Computing virtualization or virtualisation is the act of creating a virtual (rather than actual) version of something at the same abstraction level, including virtual computer hardware platforms, storage devices, and computer network resources. In more practical terms, imagine you have 3 physical servers with individual dedicated purposes. One is a mail server, another is a web server, and the last one runs internal legacy applications. Each server is being used at about 30% capacity—just a fraction of their running potential. But since the legacy apps remain important to your internal operations, you have to keep them and the third server that hosts them, right?
Traditionally, yes. It was often easier and more reliable to run individual tasks on individual servers: 1 server, 1 operating system, 1 task. It wasn’t easy to give 1 server multiple brains. But with virtualization, you can split the mail server into 2 unique ones that can handle independent tasks so the legacy apps can be migrated. It’s the same hardware, you’re just using more of it more efficiently.

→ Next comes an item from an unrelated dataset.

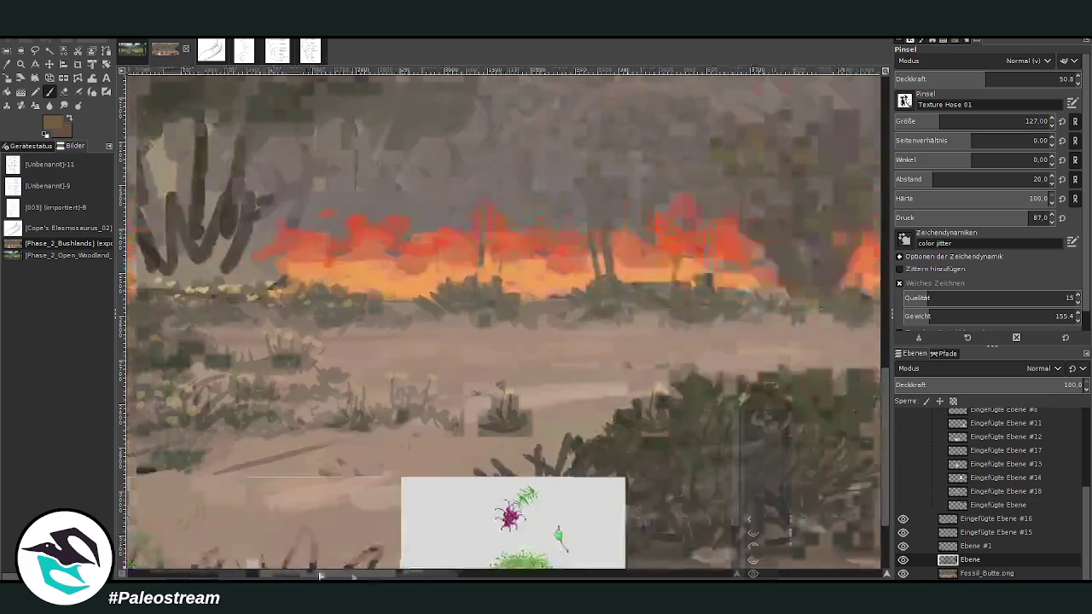
{"action": "left_click_drag", "start_coordinate": [431, 573], "coordinate": [202, 573]}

Software called hypervisors separate the physical resources from the virtual environments—the things that need those resources. Hypervisors can sit on top of an operating system (like on a laptop) or be installed directly onto hardware (like a server), which is how most enterprises virtualize. Hypervisors take your physical resources and divide them up so that virtual environments can use them.
Virtualization’s widespread applicability helped reduce vendor lock-in and made it the foundation of cloud computing. It’s so prevalent across enterprises today that specialized virtualization management software is often needed to help keep track of it all.